◆ Try it ◆
Tell how many lines in the following entries include the word "camera", giving the figure alone.

= Beginning of Section =

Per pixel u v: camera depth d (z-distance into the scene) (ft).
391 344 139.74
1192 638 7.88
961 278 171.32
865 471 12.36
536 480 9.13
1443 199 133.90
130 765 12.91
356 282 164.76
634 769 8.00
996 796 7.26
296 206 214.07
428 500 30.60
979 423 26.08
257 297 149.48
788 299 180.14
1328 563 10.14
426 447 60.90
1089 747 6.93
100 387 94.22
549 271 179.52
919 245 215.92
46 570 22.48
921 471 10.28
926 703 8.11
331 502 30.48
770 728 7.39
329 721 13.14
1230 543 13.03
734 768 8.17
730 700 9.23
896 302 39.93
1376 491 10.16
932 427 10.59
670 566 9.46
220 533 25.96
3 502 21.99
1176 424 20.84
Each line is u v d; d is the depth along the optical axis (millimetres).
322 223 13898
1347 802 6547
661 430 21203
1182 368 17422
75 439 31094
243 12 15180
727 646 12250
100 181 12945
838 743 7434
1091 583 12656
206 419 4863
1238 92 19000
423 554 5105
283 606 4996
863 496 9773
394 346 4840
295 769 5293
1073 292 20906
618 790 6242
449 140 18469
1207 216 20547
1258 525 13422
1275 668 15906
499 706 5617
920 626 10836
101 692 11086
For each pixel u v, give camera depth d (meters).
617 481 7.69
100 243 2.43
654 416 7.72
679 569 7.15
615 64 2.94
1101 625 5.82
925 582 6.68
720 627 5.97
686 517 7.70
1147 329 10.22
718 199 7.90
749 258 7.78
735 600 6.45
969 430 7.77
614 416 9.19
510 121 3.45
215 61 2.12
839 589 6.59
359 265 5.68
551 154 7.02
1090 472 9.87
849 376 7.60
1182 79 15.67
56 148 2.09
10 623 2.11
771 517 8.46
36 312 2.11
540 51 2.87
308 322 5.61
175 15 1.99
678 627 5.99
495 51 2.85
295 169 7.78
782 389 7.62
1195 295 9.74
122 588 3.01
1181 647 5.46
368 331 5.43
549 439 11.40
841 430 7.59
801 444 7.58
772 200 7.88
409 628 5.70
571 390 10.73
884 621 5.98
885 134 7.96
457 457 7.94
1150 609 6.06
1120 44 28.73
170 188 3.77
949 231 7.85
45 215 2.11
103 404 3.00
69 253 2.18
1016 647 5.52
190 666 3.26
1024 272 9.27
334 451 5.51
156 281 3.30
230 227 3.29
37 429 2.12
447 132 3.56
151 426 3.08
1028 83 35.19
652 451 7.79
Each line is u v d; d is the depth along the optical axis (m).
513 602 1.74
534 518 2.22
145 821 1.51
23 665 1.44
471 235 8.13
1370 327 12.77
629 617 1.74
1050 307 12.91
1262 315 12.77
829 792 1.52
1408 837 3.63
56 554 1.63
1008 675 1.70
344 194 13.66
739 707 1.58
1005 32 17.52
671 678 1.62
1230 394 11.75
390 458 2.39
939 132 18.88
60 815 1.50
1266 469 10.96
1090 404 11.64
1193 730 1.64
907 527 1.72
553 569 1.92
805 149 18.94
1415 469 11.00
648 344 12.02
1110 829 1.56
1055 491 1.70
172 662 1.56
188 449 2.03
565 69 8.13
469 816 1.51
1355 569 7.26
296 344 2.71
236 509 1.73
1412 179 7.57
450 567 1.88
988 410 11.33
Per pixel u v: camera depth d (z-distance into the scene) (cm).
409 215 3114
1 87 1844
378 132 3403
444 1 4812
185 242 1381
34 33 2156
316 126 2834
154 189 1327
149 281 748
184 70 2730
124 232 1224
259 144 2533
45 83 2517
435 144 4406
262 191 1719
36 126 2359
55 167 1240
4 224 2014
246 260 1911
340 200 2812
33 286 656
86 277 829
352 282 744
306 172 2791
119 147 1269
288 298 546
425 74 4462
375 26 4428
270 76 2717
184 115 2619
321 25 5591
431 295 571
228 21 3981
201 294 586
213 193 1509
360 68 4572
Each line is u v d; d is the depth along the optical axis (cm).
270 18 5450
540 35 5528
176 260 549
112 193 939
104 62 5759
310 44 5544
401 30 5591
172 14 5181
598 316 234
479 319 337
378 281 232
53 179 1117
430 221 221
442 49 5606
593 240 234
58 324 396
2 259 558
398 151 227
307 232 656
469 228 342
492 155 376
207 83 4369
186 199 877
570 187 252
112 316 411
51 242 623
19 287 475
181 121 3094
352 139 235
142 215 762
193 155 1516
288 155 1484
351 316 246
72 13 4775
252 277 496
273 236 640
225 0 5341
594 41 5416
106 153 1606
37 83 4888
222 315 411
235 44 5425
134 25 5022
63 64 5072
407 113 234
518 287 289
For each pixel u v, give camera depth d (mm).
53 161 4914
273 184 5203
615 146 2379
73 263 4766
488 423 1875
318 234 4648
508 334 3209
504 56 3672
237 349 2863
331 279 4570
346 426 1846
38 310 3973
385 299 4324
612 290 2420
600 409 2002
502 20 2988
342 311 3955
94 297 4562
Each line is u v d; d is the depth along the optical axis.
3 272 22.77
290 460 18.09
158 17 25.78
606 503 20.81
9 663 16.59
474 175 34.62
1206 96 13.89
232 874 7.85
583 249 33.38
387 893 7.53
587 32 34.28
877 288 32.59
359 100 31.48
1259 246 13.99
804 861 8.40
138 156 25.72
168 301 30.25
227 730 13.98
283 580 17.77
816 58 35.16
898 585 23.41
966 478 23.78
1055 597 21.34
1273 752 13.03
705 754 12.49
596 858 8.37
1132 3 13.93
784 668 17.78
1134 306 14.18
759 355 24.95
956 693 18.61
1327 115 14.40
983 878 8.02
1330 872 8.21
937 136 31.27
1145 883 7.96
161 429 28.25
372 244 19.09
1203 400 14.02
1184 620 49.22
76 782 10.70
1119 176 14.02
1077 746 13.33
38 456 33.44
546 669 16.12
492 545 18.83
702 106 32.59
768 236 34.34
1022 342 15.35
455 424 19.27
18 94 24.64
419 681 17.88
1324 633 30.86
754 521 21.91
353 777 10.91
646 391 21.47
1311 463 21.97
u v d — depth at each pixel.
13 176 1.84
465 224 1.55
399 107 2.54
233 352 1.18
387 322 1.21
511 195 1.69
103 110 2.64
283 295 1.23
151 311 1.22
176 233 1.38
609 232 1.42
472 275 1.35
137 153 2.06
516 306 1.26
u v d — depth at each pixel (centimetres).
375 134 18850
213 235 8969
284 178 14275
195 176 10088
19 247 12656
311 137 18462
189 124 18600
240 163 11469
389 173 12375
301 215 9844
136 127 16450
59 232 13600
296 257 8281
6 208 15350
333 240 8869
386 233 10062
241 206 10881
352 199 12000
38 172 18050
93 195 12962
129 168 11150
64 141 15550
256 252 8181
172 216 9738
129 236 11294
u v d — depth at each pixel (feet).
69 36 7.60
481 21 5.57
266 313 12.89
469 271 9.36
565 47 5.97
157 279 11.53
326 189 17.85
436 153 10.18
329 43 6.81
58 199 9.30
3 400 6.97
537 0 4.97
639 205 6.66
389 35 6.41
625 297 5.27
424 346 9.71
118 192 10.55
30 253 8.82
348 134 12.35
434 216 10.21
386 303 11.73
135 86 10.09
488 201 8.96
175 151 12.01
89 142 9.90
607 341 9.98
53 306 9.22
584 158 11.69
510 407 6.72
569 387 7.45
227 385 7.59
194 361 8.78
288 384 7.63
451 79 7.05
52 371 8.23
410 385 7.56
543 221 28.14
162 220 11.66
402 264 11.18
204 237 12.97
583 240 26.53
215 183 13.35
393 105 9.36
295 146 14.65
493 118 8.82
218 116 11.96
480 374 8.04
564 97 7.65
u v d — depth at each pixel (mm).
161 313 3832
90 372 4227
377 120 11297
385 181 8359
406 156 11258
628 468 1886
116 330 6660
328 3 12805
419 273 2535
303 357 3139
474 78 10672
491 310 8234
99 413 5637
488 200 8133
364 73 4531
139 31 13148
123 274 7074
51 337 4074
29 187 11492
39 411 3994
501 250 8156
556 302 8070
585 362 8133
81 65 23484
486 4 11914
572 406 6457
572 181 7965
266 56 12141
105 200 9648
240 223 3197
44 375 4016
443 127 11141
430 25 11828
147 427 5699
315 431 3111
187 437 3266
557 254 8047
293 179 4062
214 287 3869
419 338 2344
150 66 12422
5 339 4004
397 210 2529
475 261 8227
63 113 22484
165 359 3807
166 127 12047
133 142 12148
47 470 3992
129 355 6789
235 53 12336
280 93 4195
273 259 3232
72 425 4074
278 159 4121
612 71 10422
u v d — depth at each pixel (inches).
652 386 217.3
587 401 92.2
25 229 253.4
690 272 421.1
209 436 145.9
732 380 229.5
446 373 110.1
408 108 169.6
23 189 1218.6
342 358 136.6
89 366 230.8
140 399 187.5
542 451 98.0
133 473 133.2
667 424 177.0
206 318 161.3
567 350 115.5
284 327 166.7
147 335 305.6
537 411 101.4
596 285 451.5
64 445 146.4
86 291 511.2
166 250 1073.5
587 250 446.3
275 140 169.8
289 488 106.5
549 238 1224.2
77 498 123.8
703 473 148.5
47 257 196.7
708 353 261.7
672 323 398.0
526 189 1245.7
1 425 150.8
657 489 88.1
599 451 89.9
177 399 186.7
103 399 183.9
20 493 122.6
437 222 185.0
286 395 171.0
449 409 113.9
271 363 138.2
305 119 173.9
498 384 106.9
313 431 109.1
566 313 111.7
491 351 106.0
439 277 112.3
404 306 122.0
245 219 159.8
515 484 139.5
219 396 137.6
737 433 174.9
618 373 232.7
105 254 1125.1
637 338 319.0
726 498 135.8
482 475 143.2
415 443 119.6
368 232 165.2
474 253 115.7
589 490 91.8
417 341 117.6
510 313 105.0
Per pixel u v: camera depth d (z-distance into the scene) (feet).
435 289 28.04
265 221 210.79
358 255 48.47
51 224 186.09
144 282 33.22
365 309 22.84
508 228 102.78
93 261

= End of Section =

◆ Solution to this problem ◆
5